## [Exercise requirements]
From the entries below, copy every line that has the word "input".

─── Dataset records

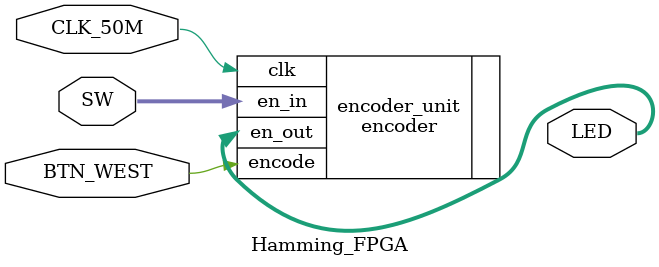
<source format=v>
module Hamming_FPGA

(
input wire CLK_50M, BTN_WEST,
//input wire  BTN,
input wire [3:0] SW,
output wire [6:0] LED
);
//wire  db_btn;
/* debounce circuit for btn[0]:east:read
debounce_explicit btn_db_unit0
(.clk(CLK_50M), .reset(BTN_SOUTH), .sw(BTN),
.db_level(), .db_tick(db_btn));
debounce circuit for btn[1]:west:write
debounce_explicit btn_db_unit1
(.clk(CLK_50M), .reset(BTN_SOUTH), .sw(BTN[1]),
.db_level(), .db_tick(db_btn[1]));*/


// instantiate a 2^2-by-4 fifo
encoder encoder_unit
(.clk(CLK_50M), .encode(BTN_WEST),
 .en_in(SW),
.en_out(LED[6:0]));


endmodule
</source>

──────

## [Response area]
input wire CLK_50M, BTN_WEST,
//input wire  BTN,
input wire [3:0] SW,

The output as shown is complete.